Quando si è nel pieno dell’anoressia, non si è molto preoccupate relativamente a quello che sarà il futuro lontano – non si pensa neanche, per esempio, che l’anoressia possa ucciderci. Non si pensa minimamente ai danni che l’anoressia lascerà sul nostro corpo anche se dovessimo sopravviverle. Fintanto che l’anoressia rimane il nostro asso nella manica, fintanto che quel poco che mangiamo basta a mantenerci in vita, non si dà grande importanza al futuro. Non gli si dà grande peso.
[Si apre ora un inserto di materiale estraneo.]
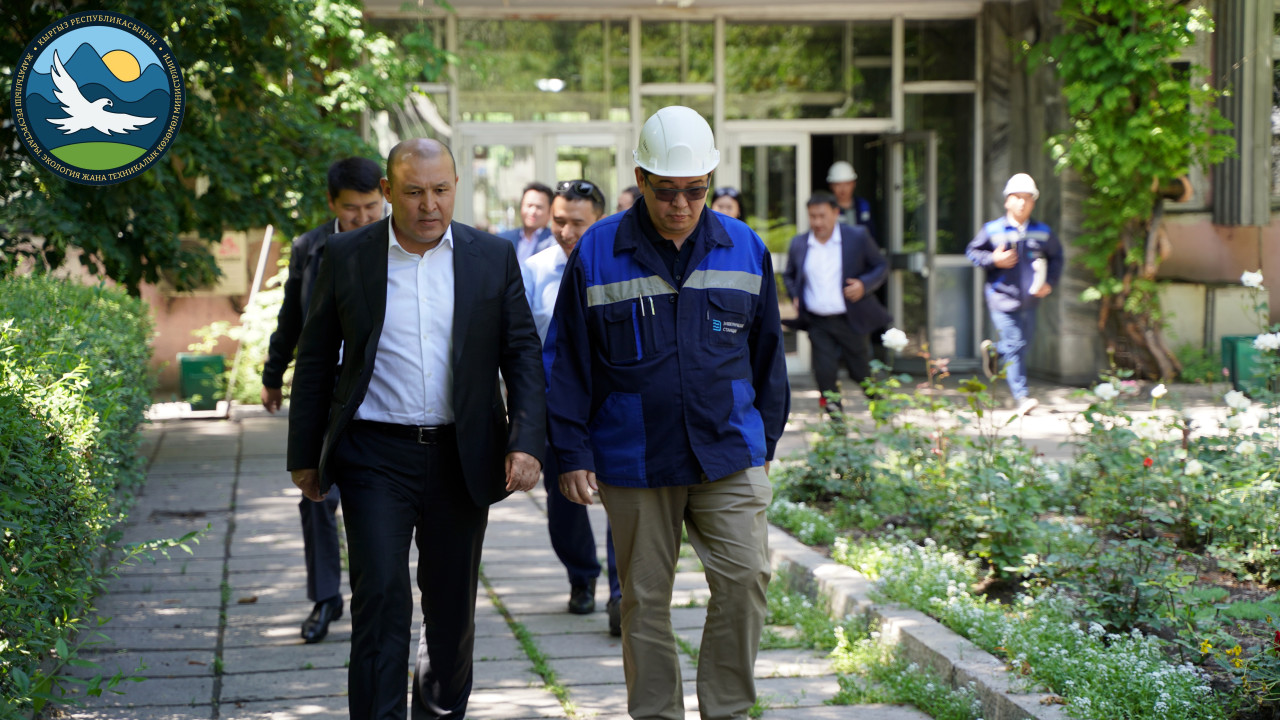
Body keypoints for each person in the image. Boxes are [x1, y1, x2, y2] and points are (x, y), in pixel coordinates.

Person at [287, 138, 546, 720]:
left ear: (456, 188)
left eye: (441, 190)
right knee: (380, 598)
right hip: (374, 455)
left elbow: (522, 353)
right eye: (413, 192)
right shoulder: (347, 254)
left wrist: (527, 441)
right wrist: (305, 454)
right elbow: (316, 356)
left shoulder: (491, 255)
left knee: (451, 610)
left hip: (462, 455)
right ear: (387, 191)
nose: (429, 205)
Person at [546, 105, 790, 720]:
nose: (681, 204)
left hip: (727, 449)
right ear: (640, 179)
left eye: (695, 190)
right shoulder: (598, 250)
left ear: (709, 180)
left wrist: (764, 444)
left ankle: (727, 710)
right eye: (666, 191)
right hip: (635, 455)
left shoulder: (744, 247)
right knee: (643, 600)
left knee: (745, 579)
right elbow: (567, 359)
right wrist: (571, 452)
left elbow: (768, 357)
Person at [259, 156, 384, 644]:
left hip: (380, 390)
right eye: (352, 208)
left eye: (371, 206)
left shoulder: (399, 243)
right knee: (315, 495)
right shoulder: (310, 248)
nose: (363, 217)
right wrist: (273, 376)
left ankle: (381, 596)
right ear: (333, 203)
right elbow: (292, 317)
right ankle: (326, 596)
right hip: (327, 391)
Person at [521, 179, 622, 635]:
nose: (565, 231)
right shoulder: (535, 270)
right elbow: (523, 346)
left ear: (600, 220)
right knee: (564, 502)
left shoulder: (618, 267)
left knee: (625, 499)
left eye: (577, 223)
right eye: (559, 221)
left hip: (613, 403)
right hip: (556, 407)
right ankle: (582, 576)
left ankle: (621, 594)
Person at [782, 192, 891, 415]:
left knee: (860, 372)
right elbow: (789, 275)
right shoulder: (800, 243)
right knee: (824, 374)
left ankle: (883, 413)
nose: (817, 222)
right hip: (817, 322)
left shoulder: (857, 237)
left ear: (835, 213)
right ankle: (836, 426)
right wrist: (795, 295)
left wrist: (863, 285)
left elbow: (881, 266)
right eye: (812, 216)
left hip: (850, 319)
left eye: (822, 216)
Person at [966, 173, 1063, 416]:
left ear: (1033, 202)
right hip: (1000, 297)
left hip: (1030, 299)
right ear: (1007, 200)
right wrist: (994, 259)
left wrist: (1049, 283)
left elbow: (1057, 257)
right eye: (1017, 197)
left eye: (1027, 198)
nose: (1022, 203)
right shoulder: (992, 229)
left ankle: (995, 352)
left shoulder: (1042, 231)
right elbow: (973, 252)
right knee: (1017, 344)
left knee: (1023, 344)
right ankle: (1022, 397)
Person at [498, 181, 555, 264]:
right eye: (529, 205)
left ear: (550, 211)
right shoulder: (503, 239)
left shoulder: (556, 243)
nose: (533, 211)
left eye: (539, 207)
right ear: (521, 207)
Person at [826, 160, 877, 240]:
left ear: (854, 184)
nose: (843, 189)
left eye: (847, 184)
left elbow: (871, 233)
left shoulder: (863, 205)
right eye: (838, 185)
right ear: (831, 186)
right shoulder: (827, 208)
Restrizione alimentare. Controllo. Attività fisica. Queste cose sono molto più facili rispetto a tutto il resto, rispetto alle relazioni interpersonali, al lavoro, allo studio. La vita richiede che ci mettiamo tutte noi stesse per giocare in ruoli differenti, cavarcela in situazioni diverse, rapportarci a persone differenti. E’ difficile. Quando riceviamo un invito a cena da un’amica, dobbiamo determinare come quest’invito possa essere incastrato con i nostri impegni e le nostre responsabilità: dove queste responsabilità possono venire meno, se c’è bisogno di noi a casa, se possiamo organizzare gli altri impegni in modo da farci rientrare anche la cena. Quando si ha un DCA, tutti questi problemi non esistono: si declina l’invito e basta, in quanto cena = cibo = mangiare di fronte ad altri. Egoista, se vogliamo, ma definitivamente semplice.

Percorrere la strada del ricovero significa accettare la vita con tutti i suoi problemi, difficoltà e “catastrofi”. Significa giocare tutte le parti, e le cose non andranno sempre come vorremmo. Significa relazionarsi con le persone correndo il rischio di essere ferite. Significa accettare le nostre imperfezioni, e assumersi la responsabilità di provare a vivere davvero. Ma io credo che ne valga la pena. Che ne valga la pena comunque. Che valga la pena alzare la campana di vetro dell’anoressia, anche solo per respirare un attimo.